Raw data:
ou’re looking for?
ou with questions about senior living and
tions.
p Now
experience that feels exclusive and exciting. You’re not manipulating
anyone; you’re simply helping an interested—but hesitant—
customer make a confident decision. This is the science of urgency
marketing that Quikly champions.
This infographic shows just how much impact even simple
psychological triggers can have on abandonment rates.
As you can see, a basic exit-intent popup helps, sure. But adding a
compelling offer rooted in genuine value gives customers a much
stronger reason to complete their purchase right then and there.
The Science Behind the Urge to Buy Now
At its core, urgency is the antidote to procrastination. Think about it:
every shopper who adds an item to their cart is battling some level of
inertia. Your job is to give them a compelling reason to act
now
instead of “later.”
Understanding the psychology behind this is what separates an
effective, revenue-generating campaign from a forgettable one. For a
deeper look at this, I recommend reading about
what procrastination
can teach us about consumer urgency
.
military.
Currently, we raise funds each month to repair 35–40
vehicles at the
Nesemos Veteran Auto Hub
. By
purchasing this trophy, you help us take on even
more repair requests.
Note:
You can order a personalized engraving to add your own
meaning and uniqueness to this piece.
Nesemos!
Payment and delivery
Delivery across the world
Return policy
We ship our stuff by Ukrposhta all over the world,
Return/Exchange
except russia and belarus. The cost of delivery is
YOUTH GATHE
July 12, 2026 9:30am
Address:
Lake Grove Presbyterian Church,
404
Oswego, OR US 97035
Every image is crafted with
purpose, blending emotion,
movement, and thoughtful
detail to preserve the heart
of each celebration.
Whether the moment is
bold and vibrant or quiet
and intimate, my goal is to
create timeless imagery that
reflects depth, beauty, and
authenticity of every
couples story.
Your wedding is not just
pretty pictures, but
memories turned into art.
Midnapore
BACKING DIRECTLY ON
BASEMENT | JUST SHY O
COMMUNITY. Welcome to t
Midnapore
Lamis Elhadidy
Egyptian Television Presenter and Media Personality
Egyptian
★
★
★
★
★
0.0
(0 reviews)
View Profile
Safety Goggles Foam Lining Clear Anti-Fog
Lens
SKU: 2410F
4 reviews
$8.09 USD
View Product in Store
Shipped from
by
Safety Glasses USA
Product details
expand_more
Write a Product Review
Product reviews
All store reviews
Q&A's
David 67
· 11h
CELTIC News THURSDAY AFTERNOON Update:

The task: In the records above, replace each "reviews" with "ratings" and give all the lines again, with nothing else changed.

Written solution:
ou’re looking for?
ou with questions about senior living and
tions.
p Now
experience that feels exclusive and exciting. You’re not manipulating
anyone; you’re simply helping an interested—but hesitant—
customer make a confident decision. This is the science of urgency
marketing that Quikly champions.
This infographic shows just how much impact even simple
psychological triggers can have on abandonment rates.
As you can see, a basic exit-intent popup helps, sure. But adding a
compelling offer rooted in genuine value gives customers a much
stronger reason to complete their purchase right then and there.
The Science Behind the Urge to Buy Now
At its core, urgency is the antidote to procrastination. Think about it:
every shopper who adds an item to their cart is battling some level of
inertia. Your job is to give them a compelling reason to act
now
instead of “later.”
Understanding the psychology behind this is what separates an
effective, revenue-generating campaign from a forgettable one. For a
deeper look at this, I recommend reading about
what procrastination
can teach us about consumer urgency
.
military.
Currently, we raise funds each month to repair 35–40
vehicles at the
Nesemos Veteran Auto Hub
. By
purchasing this trophy, you help us take on even
more repair requests.
Note:
You can order a personalized engraving to add your own
meaning and uniqueness to this piece.
Nesemos!
Payment and delivery
Delivery across the world
Return policy
We ship our stuff by Ukrposhta all over the world,
Return/Exchange
except russia and belarus. The cost of delivery is
YOUTH GATHE
July 12, 2026 9:30am
Address:
Lake Grove Presbyterian Church,
404
Oswego, OR US 97035
Every image is crafted with
purpose, blending emotion,
movement, and thoughtful
detail to preserve the heart
of each celebration.
Whether the moment is
bold and vibrant or quiet
and intimate, my goal is to
create timeless imagery that
reflects depth, beauty, and
authenticity of every
couples story.
Your wedding is not just
pretty pictures, but
memories turned into art.
Midnapore
BACKING DIRECTLY ON
BASEMENT | JUST SHY O
COMMUNITY. Welcome to t
Midnapore
Lamis Elhadidy
Egyptian Television Presenter and Media Personality
Egyptian
★
★
★
★
★
0.0
(0 ratings)
View Profile
Safety Goggles Foam Lining Clear Anti-Fog
Lens
SKU: 2410F
4 ratings
$8.09 USD
View Product in Store
Shipped from
by
Safety Glasses USA
Product details
expand_more
Write a Product Review
Product ratings
All store ratings
Q&A's
David 67
· 11h
CELTIC News THURSDAY AFTERNOON Update:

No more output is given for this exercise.